*TASK DESCRIPTION*
Copy out the data below, swapping every "Reading left to right" for "Going from left to right" and leaving everything else as it is.

%%

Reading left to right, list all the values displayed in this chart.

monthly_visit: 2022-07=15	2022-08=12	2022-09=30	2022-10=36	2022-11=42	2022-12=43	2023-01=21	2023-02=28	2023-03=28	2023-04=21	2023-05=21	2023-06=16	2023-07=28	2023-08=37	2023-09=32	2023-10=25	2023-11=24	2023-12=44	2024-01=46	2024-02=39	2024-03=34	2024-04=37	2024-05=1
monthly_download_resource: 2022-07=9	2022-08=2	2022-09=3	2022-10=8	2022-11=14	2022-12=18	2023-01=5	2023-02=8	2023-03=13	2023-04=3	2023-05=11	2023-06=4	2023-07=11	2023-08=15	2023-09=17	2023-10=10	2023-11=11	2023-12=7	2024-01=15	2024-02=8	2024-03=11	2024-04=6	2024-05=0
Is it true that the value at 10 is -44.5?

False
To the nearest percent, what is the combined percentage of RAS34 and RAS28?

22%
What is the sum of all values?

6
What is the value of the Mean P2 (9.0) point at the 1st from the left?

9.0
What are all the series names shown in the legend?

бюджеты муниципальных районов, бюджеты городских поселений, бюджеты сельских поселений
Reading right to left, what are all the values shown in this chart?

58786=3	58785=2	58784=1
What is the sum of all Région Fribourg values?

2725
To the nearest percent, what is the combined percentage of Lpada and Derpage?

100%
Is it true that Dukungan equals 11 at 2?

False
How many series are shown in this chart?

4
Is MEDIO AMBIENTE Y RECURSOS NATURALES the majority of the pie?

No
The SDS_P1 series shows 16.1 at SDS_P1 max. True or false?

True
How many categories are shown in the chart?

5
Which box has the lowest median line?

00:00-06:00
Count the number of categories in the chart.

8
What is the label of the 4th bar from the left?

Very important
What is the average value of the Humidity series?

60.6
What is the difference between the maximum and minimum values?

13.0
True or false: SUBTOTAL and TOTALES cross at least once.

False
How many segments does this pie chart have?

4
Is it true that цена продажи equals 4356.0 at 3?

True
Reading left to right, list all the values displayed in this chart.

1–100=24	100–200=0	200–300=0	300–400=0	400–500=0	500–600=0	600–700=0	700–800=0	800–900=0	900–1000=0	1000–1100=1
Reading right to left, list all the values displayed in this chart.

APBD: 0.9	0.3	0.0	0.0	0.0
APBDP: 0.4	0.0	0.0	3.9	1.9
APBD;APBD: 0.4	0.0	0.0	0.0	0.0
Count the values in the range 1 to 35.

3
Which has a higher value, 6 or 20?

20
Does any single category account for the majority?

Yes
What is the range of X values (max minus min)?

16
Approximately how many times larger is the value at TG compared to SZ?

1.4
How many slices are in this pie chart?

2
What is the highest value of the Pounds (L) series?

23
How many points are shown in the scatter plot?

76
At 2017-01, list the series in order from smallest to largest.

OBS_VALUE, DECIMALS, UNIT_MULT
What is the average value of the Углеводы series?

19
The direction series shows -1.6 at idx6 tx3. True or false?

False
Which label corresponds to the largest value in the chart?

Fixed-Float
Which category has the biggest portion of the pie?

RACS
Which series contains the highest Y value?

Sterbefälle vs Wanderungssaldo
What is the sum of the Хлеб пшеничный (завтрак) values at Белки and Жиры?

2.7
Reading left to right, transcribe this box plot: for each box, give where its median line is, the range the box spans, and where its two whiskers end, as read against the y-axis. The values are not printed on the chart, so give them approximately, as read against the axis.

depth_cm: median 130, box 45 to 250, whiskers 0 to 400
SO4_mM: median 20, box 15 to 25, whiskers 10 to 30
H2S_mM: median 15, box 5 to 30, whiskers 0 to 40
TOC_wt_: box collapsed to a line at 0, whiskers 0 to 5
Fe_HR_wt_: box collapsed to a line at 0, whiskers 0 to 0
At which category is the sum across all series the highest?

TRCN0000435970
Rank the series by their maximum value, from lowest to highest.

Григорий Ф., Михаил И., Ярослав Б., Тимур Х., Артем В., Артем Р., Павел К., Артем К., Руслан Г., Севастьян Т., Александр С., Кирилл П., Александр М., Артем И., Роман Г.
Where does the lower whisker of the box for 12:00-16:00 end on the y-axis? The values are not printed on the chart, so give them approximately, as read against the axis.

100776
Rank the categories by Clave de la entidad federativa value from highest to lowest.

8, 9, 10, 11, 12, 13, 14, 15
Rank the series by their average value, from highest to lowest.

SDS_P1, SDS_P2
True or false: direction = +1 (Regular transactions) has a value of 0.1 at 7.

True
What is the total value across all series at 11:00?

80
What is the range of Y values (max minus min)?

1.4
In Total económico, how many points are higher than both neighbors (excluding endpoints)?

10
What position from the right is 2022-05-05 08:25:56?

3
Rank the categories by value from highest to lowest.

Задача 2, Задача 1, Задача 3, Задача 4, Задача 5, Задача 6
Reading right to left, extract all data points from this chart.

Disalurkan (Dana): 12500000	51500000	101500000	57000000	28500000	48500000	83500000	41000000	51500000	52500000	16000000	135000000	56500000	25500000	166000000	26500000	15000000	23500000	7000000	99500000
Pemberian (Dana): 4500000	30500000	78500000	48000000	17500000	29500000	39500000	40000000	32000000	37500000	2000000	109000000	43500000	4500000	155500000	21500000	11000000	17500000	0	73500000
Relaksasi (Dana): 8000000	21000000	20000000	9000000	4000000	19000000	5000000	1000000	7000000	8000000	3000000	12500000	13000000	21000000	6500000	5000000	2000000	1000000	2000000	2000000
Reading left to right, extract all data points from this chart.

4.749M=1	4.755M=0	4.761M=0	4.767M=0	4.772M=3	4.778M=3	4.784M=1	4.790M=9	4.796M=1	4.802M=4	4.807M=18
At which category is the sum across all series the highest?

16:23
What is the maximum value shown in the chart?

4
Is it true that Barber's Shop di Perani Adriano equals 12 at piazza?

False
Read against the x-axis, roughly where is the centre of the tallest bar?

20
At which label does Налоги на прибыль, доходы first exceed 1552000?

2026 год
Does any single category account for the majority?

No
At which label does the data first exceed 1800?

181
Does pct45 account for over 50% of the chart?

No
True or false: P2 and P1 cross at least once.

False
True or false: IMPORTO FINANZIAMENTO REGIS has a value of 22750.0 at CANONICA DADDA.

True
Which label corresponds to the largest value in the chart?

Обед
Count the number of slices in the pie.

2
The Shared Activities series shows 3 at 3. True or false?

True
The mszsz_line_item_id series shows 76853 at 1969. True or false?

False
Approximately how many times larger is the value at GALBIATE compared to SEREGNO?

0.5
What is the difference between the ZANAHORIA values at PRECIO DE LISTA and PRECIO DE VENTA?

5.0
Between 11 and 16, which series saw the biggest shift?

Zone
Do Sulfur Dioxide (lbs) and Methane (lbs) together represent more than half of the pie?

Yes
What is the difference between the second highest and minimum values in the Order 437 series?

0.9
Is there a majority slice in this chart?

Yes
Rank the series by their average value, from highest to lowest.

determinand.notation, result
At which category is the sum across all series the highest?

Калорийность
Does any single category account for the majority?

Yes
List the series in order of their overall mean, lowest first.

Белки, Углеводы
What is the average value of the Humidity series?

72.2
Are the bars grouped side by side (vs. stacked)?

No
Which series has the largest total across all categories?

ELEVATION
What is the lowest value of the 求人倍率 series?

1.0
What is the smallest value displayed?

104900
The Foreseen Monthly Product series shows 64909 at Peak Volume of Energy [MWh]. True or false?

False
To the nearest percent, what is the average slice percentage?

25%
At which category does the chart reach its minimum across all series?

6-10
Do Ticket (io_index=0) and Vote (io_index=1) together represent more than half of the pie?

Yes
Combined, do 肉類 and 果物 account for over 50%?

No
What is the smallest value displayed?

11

%%

*REPLY*
Going from left to right, list all the values displayed in this chart.

monthly_visit: 2022-07=15	2022-08=12	2022-09=30	2022-10=36	2022-11=42	2022-12=43	2023-01=21	2023-02=28	2023-03=28	2023-04=21	2023-05=21	2023-06=16	2023-07=28	2023-08=37	2023-09=32	2023-10=25	2023-11=24	2023-12=44	2024-01=46	2024-02=39	2024-03=34	2024-04=37	2024-05=1
monthly_download_resource: 2022-07=9	2022-08=2	2022-09=3	2022-10=8	2022-11=14	2022-12=18	2023-01=5	2023-02=8	2023-03=13	2023-04=3	2023-05=11	2023-06=4	2023-07=11	2023-08=15	2023-09=17	2023-10=10	2023-11=11	2023-12=7	2024-01=15	2024-02=8	2024-03=11	2024-04=6	2024-05=0
Is it true that the value at 10 is -44.5?

False
To the nearest percent, what is the combined percentage of RAS34 and RAS28?

22%
What is the sum of all values?

6
What is the value of the Mean P2 (9.0) point at the 1st from the left?

9.0
What are all the series names shown in the legend?

бюджеты муниципальных районов, бюджеты городских поселений, бюджеты сельских поселений
Reading right to left, what are all the values shown in this chart?

58786=3	58785=2	58784=1
What is the sum of all Région Fribourg values?

2725
To the nearest percent, what is the combined percentage of Lpada and Derpage?

100%
Is it true that Dukungan equals 11 at 2?

False
How many series are shown in this chart?

4
Is MEDIO AMBIENTE Y RECURSOS NATURALES the majority of the pie?

No
The SDS_P1 series shows 16.1 at SDS_P1 max. True or false?

True
How many categories are shown in the chart?

5
Which box has the lowest median line?

00:00-06:00
Count the number of categories in the chart.

8
What is the label of the 4th bar from the left?

Very important
What is the average value of the Humidity series?

60.6
What is the difference between the maximum and minimum values?

13.0
True or false: SUBTOTAL and TOTALES cross at least once.

False
How many segments does this pie chart have?

4
Is it true that цена продажи equals 4356.0 at 3?

True
Going from left to right, list all the values displayed in this chart.

1–100=24	100–200=0	200–300=0	300–400=0	400–500=0	500–600=0	600–700=0	700–800=0	800–900=0	900–1000=0	1000–1100=1
Reading right to left, list all the values displayed in this chart.

APBD: 0.9	0.3	0.0	0.0	0.0
APBDP: 0.4	0.0	0.0	3.9	1.9
APBD;APBD: 0.4	0.0	0.0	0.0	0.0
Count the values in the range 1 to 35.

3
Which has a higher value, 6 or 20?

20
Does any single category account for the majority?

Yes
What is the range of X values (max minus min)?

16
Approximately how many times larger is the value at TG compared to SZ?

1.4
How many slices are in this pie chart?

2
What is the highest value of the Pounds (L) series?

23
How many points are shown in the scatter plot?

76
At 2017-01, list the series in order from smallest to largest.

OBS_VALUE, DECIMALS, UNIT_MULT
What is the average value of the Углеводы series?

19
The direction series shows -1.6 at idx6 tx3. True or false?

False
Which label corresponds to the largest value in the chart?

Fixed-Float
Which category has the biggest portion of the pie?

RACS
Which series contains the highest Y value?

Sterbefälle vs Wanderungssaldo
What is the sum of the Хлеб пшеничный (завтрак) values at Белки and Жиры?

2.7
Going from left to right, transcribe this box plot: for each box, give where its median line is, the range the box spans, and where its two whiskers end, as read against the y-axis. The values are not printed on the chart, so give them approximately, as read against the axis.

depth_cm: median 130, box 45 to 250, whiskers 0 to 400
SO4_mM: median 20, box 15 to 25, whiskers 10 to 30
H2S_mM: median 15, box 5 to 30, whiskers 0 to 40
TOC_wt_: box collapsed to a line at 0, whiskers 0 to 5
Fe_HR_wt_: box collapsed to a line at 0, whiskers 0 to 0
At which category is the sum across all series the highest?

TRCN0000435970
Rank the series by their maximum value, from lowest to highest.

Григорий Ф., Михаил И., Ярослав Б., Тимур Х., Артем В., Артем Р., Павел К., Артем К., Руслан Г., Севастьян Т., Александр С., Кирилл П., Александр М., Артем И., Роман Г.
Where does the lower whisker of the box for 12:00-16:00 end on the y-axis? The values are not printed on the chart, so give them approximately, as read against the axis.

100776
Rank the categories by Clave de la entidad federativa value from highest to lowest.

8, 9, 10, 11, 12, 13, 14, 15
Rank the series by their average value, from highest to lowest.

SDS_P1, SDS_P2
True or false: direction = +1 (Regular transactions) has a value of 0.1 at 7.

True
What is the total value across all series at 11:00?

80
What is the range of Y values (max minus min)?

1.4
In Total económico, how many points are higher than both neighbors (excluding endpoints)?

10
What position from the right is 2022-05-05 08:25:56?

3
Rank the categories by value from highest to lowest.

Задача 2, Задача 1, Задача 3, Задача 4, Задача 5, Задача 6
Reading right to left, extract all data points from this chart.

Disalurkan (Dana): 12500000	51500000	101500000	57000000	28500000	48500000	83500000	41000000	51500000	52500000	16000000	135000000	56500000	25500000	166000000	26500000	15000000	23500000	7000000	99500000
Pemberian (Dana): 4500000	30500000	78500000	48000000	17500000	29500000	39500000	40000000	32000000	37500000	2000000	109000000	43500000	4500000	155500000	21500000	11000000	17500000	0	73500000
Relaksasi (Dana): 8000000	21000000	20000000	9000000	4000000	19000000	5000000	1000000	7000000	8000000	3000000	12500000	13000000	21000000	6500000	5000000	2000000	1000000	2000000	2000000
Going from left to right, extract all data points from this chart.

4.749M=1	4.755M=0	4.761M=0	4.767M=0	4.772M=3	4.778M=3	4.784M=1	4.790M=9	4.796M=1	4.802M=4	4.807M=18
At which category is the sum across all series the highest?

16:23
What is the maximum value shown in the chart?

4
Is it true that Barber's Shop di Perani Adriano equals 12 at piazza?

False
Read against the x-axis, roughly where is the centre of the tallest bar?

20
At which label does Налоги на прибыль, доходы first exceed 1552000?

2026 год
Does any single category account for the majority?

No
At which label does the data first exceed 1800?

181
Does pct45 account for over 50% of the chart?

No
True or false: P2 and P1 cross at least once.

False
True or false: IMPORTO FINANZIAMENTO REGIS has a value of 22750.0 at CANONICA DADDA.

True
Which label corresponds to the largest value in the chart?

Обед
Count the number of slices in the pie.

2
The Shared Activities series shows 3 at 3. True or false?

True
The mszsz_line_item_id series shows 76853 at 1969. True or false?

False
Approximately how many times larger is the value at GALBIATE compared to SEREGNO?

0.5
What is the difference between the ZANAHORIA values at PRECIO DE LISTA and PRECIO DE VENTA?

5.0
Between 11 and 16, which series saw the biggest shift?

Zone
Do Sulfur Dioxide (lbs) and Methane (lbs) together represent more than half of the pie?

Yes
What is the difference between the second highest and minimum values in the Order 437 series?

0.9
Is there a majority slice in this chart?

Yes
Rank the series by their average value, from highest to lowest.

determinand.notation, result
At which category is the sum across all series the highest?

Калорийность
Does any single category account for the majority?

Yes
List the series in order of their overall mean, lowest first.

Белки, Углеводы
What is the average value of the Humidity series?

72.2
Are the bars grouped side by side (vs. stacked)?

No
Which series has the largest total across all categories?

ELEVATION
What is the lowest value of the 求人倍率 series?

1.0
What is the smallest value displayed?

104900
The Foreseen Monthly Product series shows 64909 at Peak Volume of Energy [MWh]. True or false?

False
To the nearest percent, what is the average slice percentage?

25%
At which category does the chart reach its minimum across all series?

6-10
Do Ticket (io_index=0) and Vote (io_index=1) together represent more than half of the pie?

Yes
Combined, do 肉類 and 果物 account for over 50%?

No
What is the smallest value displayed?

11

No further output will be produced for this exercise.